Carson City Councilman Albert Robles, who will be sworn in as the city’s mayor Tuesday, said Grubman explained the league’s process regarding the rival proposals. The tone of the discussion was positive, he added.
“I enjoyed talking to him,” he said.
Raiders President Marc Badain, who also attended the meeting, gave Robles a silver lapel pin with the team’s logo. The mayor-to-be, who also owns a half-Chargers, half-Raiders jersey, wore the pin on his suit after the meeting.
On Tuesday, Carson’s City Council will take up a ballot initiative to authorize the privately financed, $1.7-billion project. The three-member council could either adopt the initiative, as Inglewood’s City Council did in February for the proposal there, or schedule a public vote. Robles said he wants to see the city’s economic and environmental reports on the project, due Monday, before deciding. But he is open to approving the initiative Tuesday.
Robles expects the competition between the Carson and Inglewood stadium concepts to heat up in the coming weeks and months.
“I think it’s going to get a little more personal,” he said. “They’re in front right now. If Carson moves ahead, I anticipate that they’ll start lobbing claims.”
Earlier Thursday, Grubman met jointly with Inglewood Mayor James T. Butts Jr. and representatives of the St. Louis Rams to discuss that proposed $1.86-billion stadium, also privately financed.
Asked what transpired in the meetings, Grubman declined to go into specifics but said, “For me, it was an opportunity to open a line of communication, and an opportunity for them to ask questions about the process.”
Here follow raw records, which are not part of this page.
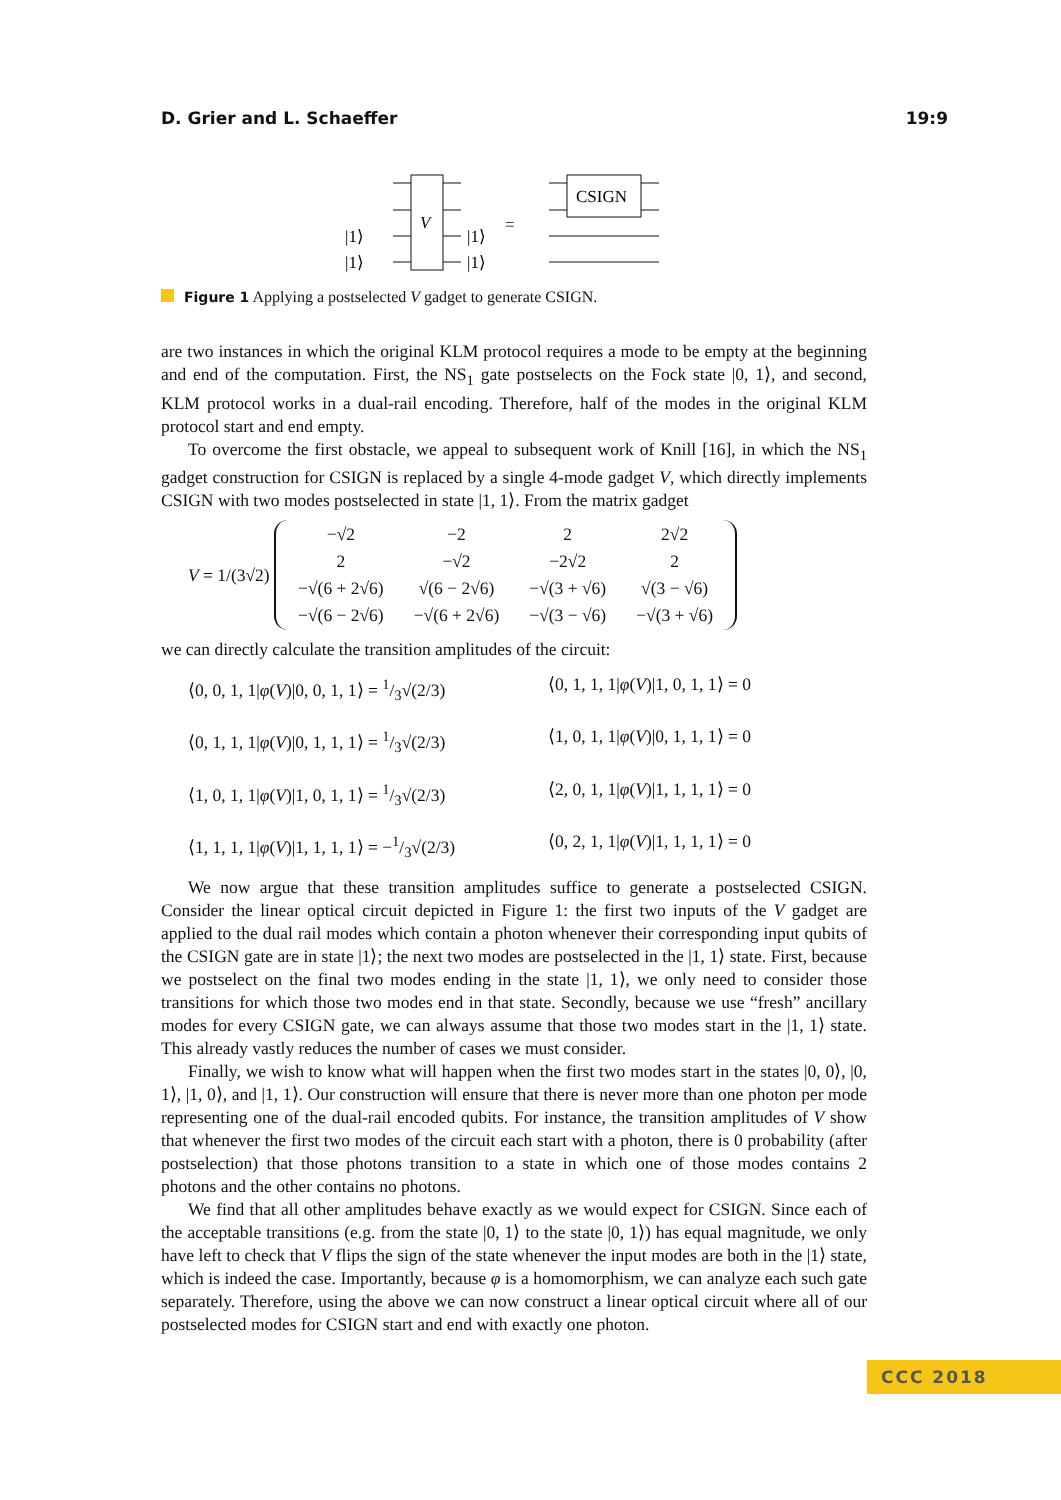D. Grier and L. Schaeffer 19:9
V
|1⟩
|1⟩
|1⟩
|1⟩
=
CSIGN
Figure 1 Applying a postselected V gadget to generate CSIGN.
are two instances in which the original KLM protocol requires a mode to be empty at the beginning and end of the computation. First, the NS<sub>1</sub> gate postselects on the Fock state |0, 1⟩, and second, KLM protocol works in a dual-rail encoding. Therefore, half of the modes in the original KLM protocol start and end empty.
To overcome the first obstacle, we appeal to subsequent work of Knill [16], in which the NS<sub>1</sub> gadget construction for CSIGN is replaced by a single 4-mode gadget V, which directly implements CSIGN with two modes postselected in state |1, 1⟩. From the matrix gadget
V = 1/(3√2)
| −√2 | −2 | 2 | 2√2 |
| 2 | −√2 | −2√2 | 2 |
| −√(6 + 2√6) | √(6 − 2√6) | −√(3 + √6) | √(3 − √6) |
| −√(6 − 2√6) | −√(6 + 2√6) | −√(3 − √6) | −√(3 + √6) |
we can directly calculate the transition amplitudes of the circuit:
⟨0, 0, 1, 1|φ(V)|0, 0, 1, 1⟩ = 1/3√(2/3) ⟨0, 1, 1, 1|φ(V)|1, 0, 1, 1⟩ = 0 ⟨0, 1, 1, 1|φ(V)|0, 1, 1, 1⟩ = 1/3√(2/3) ⟨1, 0, 1, 1|φ(V)|0, 1, 1, 1⟩ = 0 ⟨1, 0, 1, 1|φ(V)|1, 0, 1, 1⟩ = 1/3√(2/3) ⟨2, 0, 1, 1|φ(V)|1, 1, 1, 1⟩ = 0 ⟨1, 1, 1, 1|φ(V)|1, 1, 1, 1⟩ = −1/3√(2/3) ⟨0, 2, 1, 1|φ(V)|1, 1, 1, 1⟩ = 0
We now argue that these transition amplitudes suffice to generate a postselected CSIGN. Consider the linear optical circuit depicted in Figure 1: the first two inputs of the V gadget are applied to the dual rail modes which contain a photon whenever their corresponding input qubits of the CSIGN gate are in state |1⟩; the next two modes are postselected in the |1, 1⟩ state. First, because we postselect on the final two modes ending in the state |1, 1⟩, we only need to consider those transitions for which those two modes end in that state. Secondly, because we use “fresh” ancillary modes for every CSIGN gate, we can always assume that those two modes start in the |1, 1⟩ state. This already vastly reduces the number of cases we must consider.
Finally, we wish to know what will happen when the first two modes start in the states |0, 0⟩, |0, 1⟩, |1, 0⟩, and |1, 1⟩. Our construction will ensure that there is never more than one photon per mode representing one of the dual-rail encoded qubits. For instance, the transition amplitudes of V show that whenever the first two modes of the circuit each start with a photon, there is 0 probability (after postselection) that those photons transition to a state in which one of those modes contains 2 photons and the other contains no photons.
We find that all other amplitudes behave exactly as we would expect for CSIGN. Since each of the acceptable transitions (e.g. from the state |0, 1⟩ to the state |0, 1⟩) has equal magnitude, we only have left to check that V flips the sign of the state whenever the input modes are both in the |1⟩ state, which is indeed the case. Importantly, because φ is a homomorphism, we can analyze each such gate separately. Therefore, using the above we can now construct a linear optical circuit where all of our postselected modes for CSIGN start and end with exactly one photon.
CCC 2018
Grubman said he wouldn’t ask the public leaders to commit time to meet unless he thought these were “serious initiatives.”
“It’s as important for our process for us to know about the people and the progress at these sites, as it is for us to know about the people and the process in the home markets,” he said.
The six owners who make up the league’s Committee on Los Angeles Opportunities, chaired by Pittsburgh Steelers President Art Rooney, will hear presentations in New York next week from the owners backing the Inglewood and Carson proposals. The committee also will hear a presentation from St. Louis officials pitching a riverfront stadium there.
Grubman said St. Louis is the only home market making a presentation because it is making progress on a specific plan.
“If there are other plans that could get done in a reasonable time frame, we will make arrangements for those to be presented,” he said.
Also on Thursday, Tony Manolatos, spokesman for the San Diego mayor’s stadium task force, reached out to committee members directly by email to keep them apprised of progress there.
“We understand how important the Chargers are to our community,” Manolatos wrote. “The team has been here for 54 years and we want to ensure the San Diego Chargers are a member of the NFL family for at least another 50 years.”
Grubman characterized the entire situation as “very fluid,” both in terms of the home markets and the competing L.A. proposals.
“I’ve told all the home market participants and the two potential L.A. participants that we’re all in the same situation, which is any clarity around one or more of the home markets can change everything for everybody,” he said. “It isn’t easy to work in an environment where so many balls are in the air, but that’s just a fact of the process that we’re in.”